You are also aware of the comment to Model Rule 1.3 of the ABA Model Rules of Professional Conduct, which has been drilled into your head. It states that “a lawyer must also act with commitment and dedication to the interests of the client and with zeal in advocacy upon the client's behalf.” This dictate commonly is expressed as “representing your client zealously within the bounds of the law.” The word “zealously” is synonymous with words like fanatical, impassioned, rabid, burning, fanatic, fervid, and phrenic.

These adjectives all suggest a take-no-prisoners approach to dispute resolution. But that is wrong! These approaches are not within the bounds of the law but are the bounds of the law—and at that level, there is no further room to push the envelope. These adjectives suggest that the law must be a zero-sum game, that is, “my client can only win if your client loses.”

Not only is this approach short-sighted and wholly devoid of creative and critical thinking, but it also diminishes one of the most important human qualities we have—empathy. You may be a whiz at all things litigation, employing in all cases a punishing, unremitting commitment to crushing your opposition and hence their client, but in all but the most extraordinary circumstances, that level of indiscriminate zealotry fully misses the point of our true mission as lawyers.

You must always remember that the profession exists to help solve the problems of other humans. These are people who are often dealing with life-altering issues, who have been shouldering the burden of conflict for months or years.

Even as an opposing counsel, you can do enormous good when you realize that you must zealously represent your client within the bounds of the law.
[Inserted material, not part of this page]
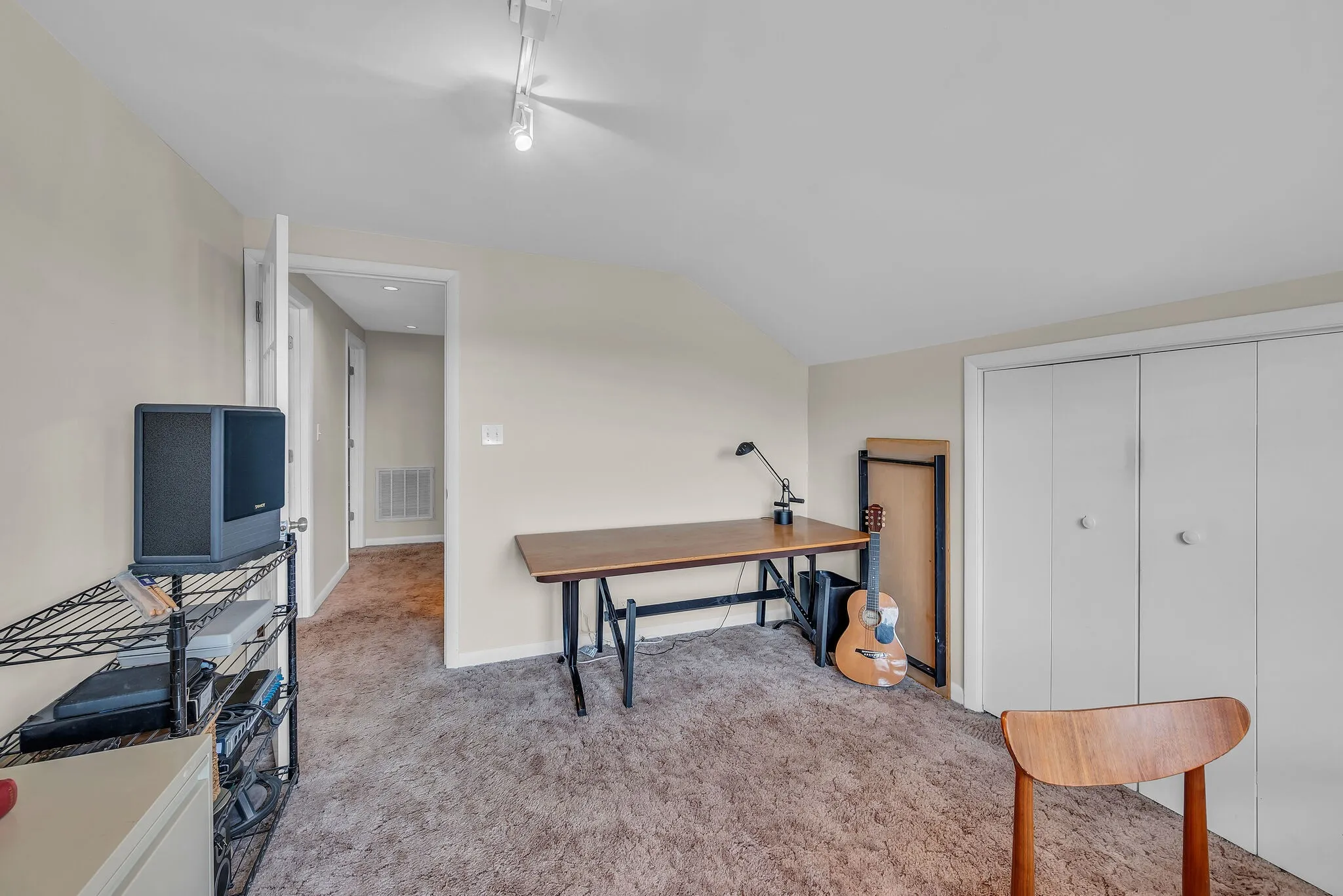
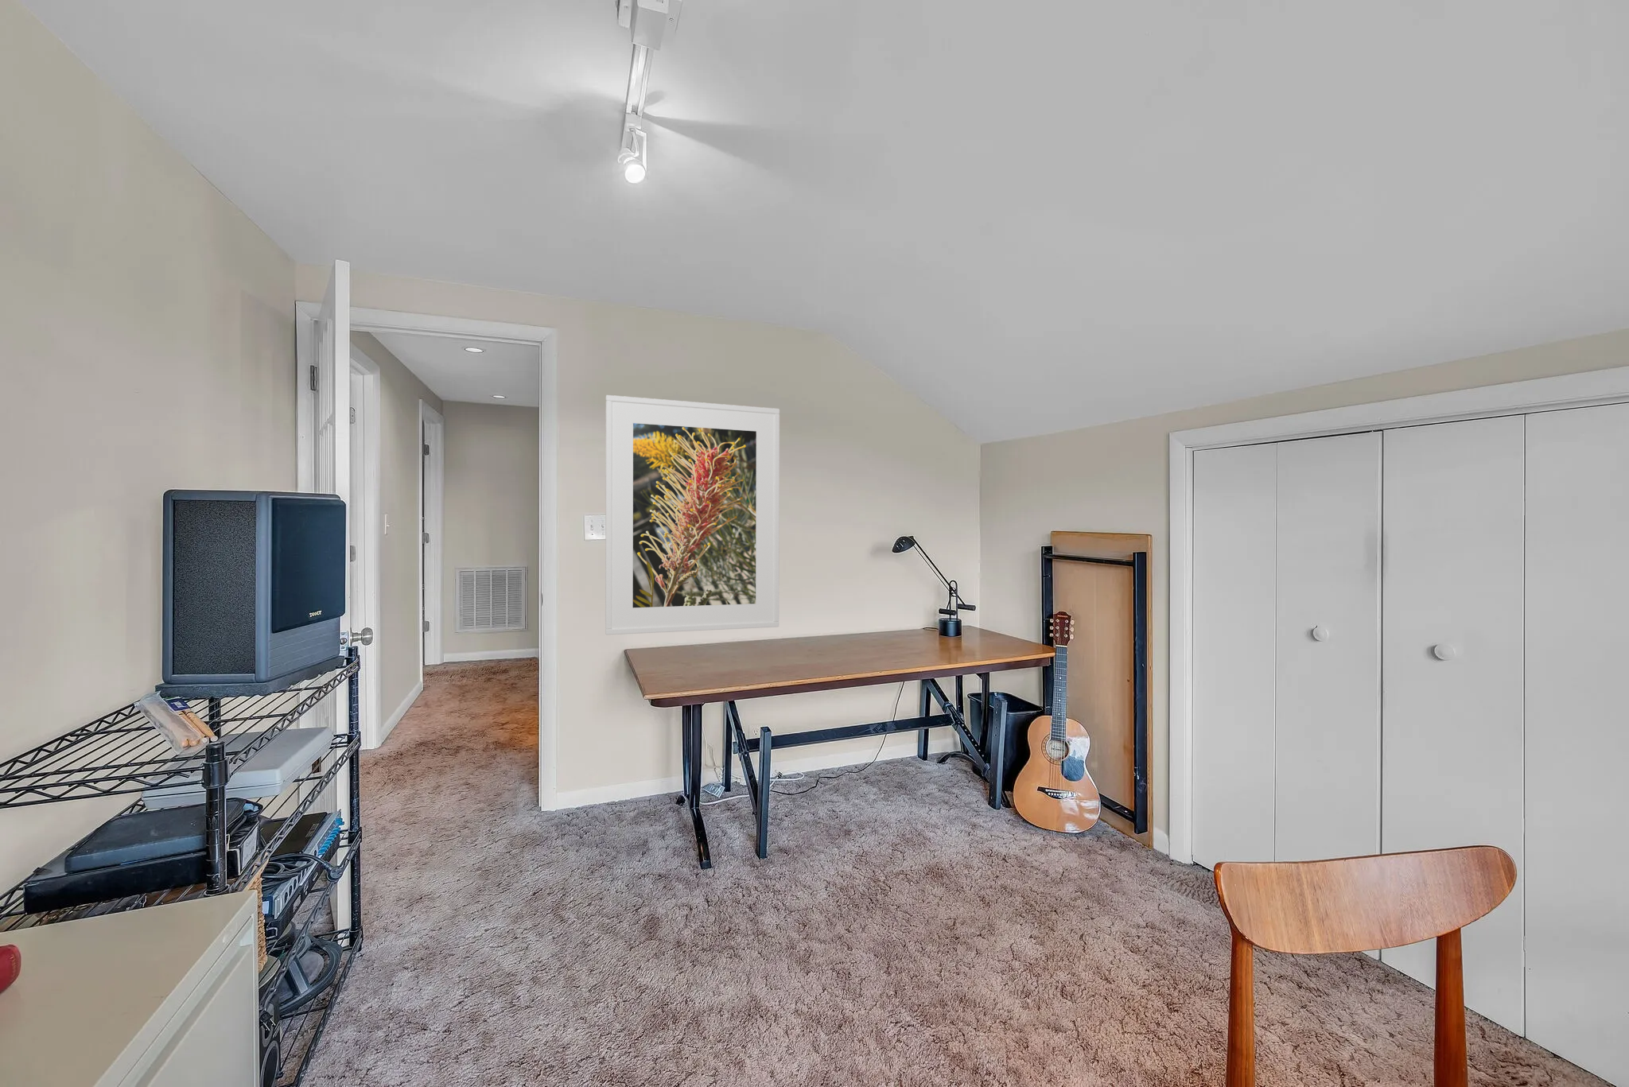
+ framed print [604,394,780,636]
What does this mean? It means that becoming a lawyer does not require you to leave your humanity at the door. Empathy is a fundamental human trait. The ability to express empathy should be normative. It is not something you should have to learn, but it is something that you can choose to disregard, to the detriment of all involved and the profession as a whole.

Empathy involves an emotional understanding of what another person is experiencing. Having functional empathy skills allows you to put yourself into the shoes of another and feel the angst, pain, disappointment, fear, and other emotions that are at the root of the conflict. If you take the time to think about it, you can easily imagine yourself confronted by the same demons.

So, with all the pride swelling in your chest as a new lawyer and armed with an array of tools that can punish, castigate, weaken, and overwhelm your opposition, ask the question, “Do I need to do this, and how far should I go?” Remember, the ethics speak to zealousness within the bounds of the law, not at the bounds of the law. How you choose to view this mandate can change the space between the parties from a potential incivility cesspool (which stunts the entire process) to a laboratory for meaningful, creative, transformative problem-solving, the results of which will benefit not only your client and that of your adversary but also the other lawyers involved. And just as important, you will be advancing the never-ending quest to bring civility back to our profession. Client satisfaction must always be the baseline, but how that goal is achieved is up to you. Early in your career, you can learn that a zero-sum attitude is a fool’s mantra, or you can be ever on the search for empathetic, transformative, creative problem-solving.